But anybody who predicted those kinds of results the first time through, with Yu Darvish making the worst start of the five, is lying.

“I think we all knew what we had here,” right-hander Tyler Chatwood said.

Yeah, right. Chatwood is the guy who signed a $38 million free agent deal and lasted half a season in the rotation before getting demoted to the bullpen. He battled Mills in March for the fifth starter job, then moved up to fourth with Quintana’s injury — then third when Jon Lester needed more time to build up once camp opened.

Then Chatwood pitched six powerful innings in a victory Sunday. Then Lester was in command, if still on a tight pitch limit, and spun five no-hit innings Monday.

And it all started with Kyle Hendricks, who got the call for Friday’s opener because he stayed sharper than anybody else during the shutdown — and proved it with a three-hitter against the Brewers.

“We were all confident in each other,” said Chatwood, who struck out Brewers’ lefty-hitting monster Christian Yelich three times Sunday.

Mills, a location, off-speed-mix right-hander in the Hendricks mold, said he thinks if anyone disrespected or undervalued the rotation going into the season it might have been because only Darvish and Chatwood are classic power pitchers.

“Maybe underrated, yeah. Maybe not,” he said. “All of us put in the work to be good. Seeing the success is always a good thing.”

That success has been especially critical for a team with an underwhelming bullpen full of question marks that turned would-be routs into close games the last two nights in Cincinnati.

MORE: Cubs quick takes: Alec Mills aces opening test, Javy Báez powers up season

Twelve relief pitchers have combined to allow 15 earned runs in 15 innings on 15 hits and 14 walks.

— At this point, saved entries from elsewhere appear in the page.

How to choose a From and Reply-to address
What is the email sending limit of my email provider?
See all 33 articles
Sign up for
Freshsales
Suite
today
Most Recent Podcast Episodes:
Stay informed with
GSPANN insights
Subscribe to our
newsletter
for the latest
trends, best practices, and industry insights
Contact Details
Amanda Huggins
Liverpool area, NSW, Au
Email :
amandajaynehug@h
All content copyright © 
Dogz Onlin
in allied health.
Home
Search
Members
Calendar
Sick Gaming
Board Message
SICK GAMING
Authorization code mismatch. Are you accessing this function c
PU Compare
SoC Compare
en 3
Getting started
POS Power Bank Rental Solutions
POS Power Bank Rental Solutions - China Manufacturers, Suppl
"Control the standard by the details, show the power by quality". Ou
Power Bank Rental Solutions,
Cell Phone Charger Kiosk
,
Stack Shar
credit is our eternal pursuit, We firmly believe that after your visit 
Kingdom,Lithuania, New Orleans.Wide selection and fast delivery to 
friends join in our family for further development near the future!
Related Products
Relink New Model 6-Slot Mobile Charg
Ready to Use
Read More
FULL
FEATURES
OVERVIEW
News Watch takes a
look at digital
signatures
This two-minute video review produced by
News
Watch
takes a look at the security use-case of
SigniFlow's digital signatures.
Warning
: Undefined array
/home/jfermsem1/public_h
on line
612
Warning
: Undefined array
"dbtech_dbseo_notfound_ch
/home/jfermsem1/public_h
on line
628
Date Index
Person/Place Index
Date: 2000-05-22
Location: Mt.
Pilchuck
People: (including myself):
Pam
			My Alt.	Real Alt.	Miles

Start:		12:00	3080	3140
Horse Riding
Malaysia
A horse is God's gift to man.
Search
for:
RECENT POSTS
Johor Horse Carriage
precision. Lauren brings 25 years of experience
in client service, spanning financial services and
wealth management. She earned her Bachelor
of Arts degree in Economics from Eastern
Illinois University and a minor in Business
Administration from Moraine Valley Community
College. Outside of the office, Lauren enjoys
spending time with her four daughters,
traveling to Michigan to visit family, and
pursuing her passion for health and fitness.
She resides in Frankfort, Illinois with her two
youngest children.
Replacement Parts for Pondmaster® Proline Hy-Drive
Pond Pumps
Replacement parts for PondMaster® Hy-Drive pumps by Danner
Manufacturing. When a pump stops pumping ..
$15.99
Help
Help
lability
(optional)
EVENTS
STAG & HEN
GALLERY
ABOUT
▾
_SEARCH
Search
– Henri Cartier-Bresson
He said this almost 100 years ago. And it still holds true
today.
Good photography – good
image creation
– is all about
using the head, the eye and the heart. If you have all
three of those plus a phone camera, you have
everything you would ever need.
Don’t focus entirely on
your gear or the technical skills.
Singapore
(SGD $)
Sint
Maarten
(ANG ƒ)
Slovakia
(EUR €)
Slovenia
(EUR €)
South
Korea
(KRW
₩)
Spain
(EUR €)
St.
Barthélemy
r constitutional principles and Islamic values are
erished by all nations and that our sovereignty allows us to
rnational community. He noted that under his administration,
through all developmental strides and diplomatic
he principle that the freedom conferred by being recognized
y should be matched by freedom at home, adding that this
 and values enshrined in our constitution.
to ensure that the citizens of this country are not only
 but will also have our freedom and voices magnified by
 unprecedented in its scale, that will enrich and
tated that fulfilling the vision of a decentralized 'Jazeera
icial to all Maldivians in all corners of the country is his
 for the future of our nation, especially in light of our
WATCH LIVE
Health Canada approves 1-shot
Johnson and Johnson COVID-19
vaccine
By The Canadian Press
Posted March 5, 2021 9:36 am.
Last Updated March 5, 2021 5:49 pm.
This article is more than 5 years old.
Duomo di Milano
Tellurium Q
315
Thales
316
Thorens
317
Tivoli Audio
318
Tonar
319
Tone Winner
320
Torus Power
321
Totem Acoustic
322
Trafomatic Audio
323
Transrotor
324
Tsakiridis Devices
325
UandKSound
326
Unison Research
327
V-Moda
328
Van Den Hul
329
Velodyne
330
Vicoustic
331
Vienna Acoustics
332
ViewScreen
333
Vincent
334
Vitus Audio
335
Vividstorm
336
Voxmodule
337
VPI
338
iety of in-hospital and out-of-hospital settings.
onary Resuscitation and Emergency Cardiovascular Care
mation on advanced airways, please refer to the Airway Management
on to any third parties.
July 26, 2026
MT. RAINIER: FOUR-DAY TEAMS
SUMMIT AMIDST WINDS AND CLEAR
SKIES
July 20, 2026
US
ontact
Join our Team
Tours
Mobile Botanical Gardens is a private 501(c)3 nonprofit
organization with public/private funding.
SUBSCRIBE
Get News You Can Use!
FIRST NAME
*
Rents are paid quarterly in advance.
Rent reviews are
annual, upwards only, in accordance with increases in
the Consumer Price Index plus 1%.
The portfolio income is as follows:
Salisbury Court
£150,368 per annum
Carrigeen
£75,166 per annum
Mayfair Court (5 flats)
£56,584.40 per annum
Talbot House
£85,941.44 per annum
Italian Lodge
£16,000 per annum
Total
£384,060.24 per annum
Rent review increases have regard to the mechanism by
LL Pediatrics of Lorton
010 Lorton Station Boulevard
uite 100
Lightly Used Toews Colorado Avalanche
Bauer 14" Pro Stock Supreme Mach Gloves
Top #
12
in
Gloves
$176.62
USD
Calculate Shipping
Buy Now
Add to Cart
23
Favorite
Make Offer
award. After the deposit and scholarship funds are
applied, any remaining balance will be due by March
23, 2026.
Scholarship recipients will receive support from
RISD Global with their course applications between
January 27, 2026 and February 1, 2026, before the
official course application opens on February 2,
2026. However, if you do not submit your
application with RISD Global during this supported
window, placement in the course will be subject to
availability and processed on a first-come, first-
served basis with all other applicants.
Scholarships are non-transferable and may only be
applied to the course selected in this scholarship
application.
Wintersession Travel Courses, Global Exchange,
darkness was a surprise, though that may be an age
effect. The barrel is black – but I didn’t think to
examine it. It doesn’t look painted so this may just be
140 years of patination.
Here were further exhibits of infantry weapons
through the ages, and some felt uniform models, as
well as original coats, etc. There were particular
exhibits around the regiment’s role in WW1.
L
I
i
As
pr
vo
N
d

And you can’t blame it all on $43 million closer quandary Craig Kimbrel — who owns only four of the walks and two of the runs as a result of his lone outing.

Eight different Cub relievers have given up runs; nine have issued walks (none intentionally); and the bullpen has given up five of the six home runs allowed by the staff (none by Kimbrel).

“With a few of these guys it’s their first or second time in a game,” Ross said, referring to a short second training camp that included only three exhibition games.

Ross talks about some relievers still learning and growing as the season progresses, and stays optimistic, especially watching some of the bigger arms. And the first-year manager certainly will learn quickly who can be trusted with leads.

But for now, for one time through the rotation, he has that to lean on. How much longer it will last at that level, how much longer it will help cover for bullpen flaws — stay tuned.

Either way, Mills, Chatwood and Co. don’t seem to care what anybody else thinks.

“We just pay attention to what we can control,” Chatwood said.